Raspberries and Blackberries

If you have the space, plant both raspberries and blackberries.  (They need to be 600 feet apart to prevent the spread of viruses that attack them both.)  I’m glad I had both this year.  My raspberries are drying on the canes with this drought.  My blackberries have been big and delicious and don’t even know there’s been a drought.

Or — if you don’t want both — plant the one you want in a different part of your yard/garden.  As with most things they’ll probably like one place better than the other.

Potatoes

Diversify and include early, mid-season, and late varieties.

Some varieties produce more than others.  Some varieties will like your garden more than others.  You’ll only know after you try.

Peas, Beets, Radishes and Peppers

  • Plant at least two varieties. (With peppers, 3 varieties is better.)
  • Stagger your plantings.*
  • Plant at different places in the garden rather than just one spot.

* Staggered plantings can sometimes insure that you get a crop.  Any given time frame is different in many (sometimes subtle) ways than another time frame.

What happened to my peas one year will make the point:  I always stagger my plantings — usually 4 rows equals 4 plantings.  One year in a spring drought, the rain came too late to save the earlier planted rows.  It did save the last 2 rows and I still had a decent harvest of peas.  If I’d planted all 4 rows at the same time, I’d have had a total crop failure.

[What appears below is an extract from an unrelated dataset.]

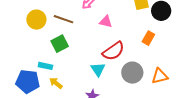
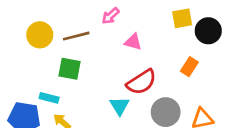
brown line: (64, 19) -> (76, 36), turned -36
green square: (60, 44) -> (69, 69), turned 36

To ensure success, even Batman planned for backup.

2 Comments

  • As usual, such good information.

    I’ve re-read this several times.

    Each time is valuable because something different “sticks” and encourages me to experiment with new varieties.

    Several weeks ago I tried planting Mache for the first time. My mustard is ready to start thinning (yummy in my shakes), and something is chewing tiny holes in my baby kale. I guess I’ll try planting the next ones under a row cover to see if I can protect it.

    Thanks to your encouragement I’m having a BLAST in my garden!
    Betty

  • You’ll love Mache Betty. Just never can get enough of it, but it’s delicious in a salad.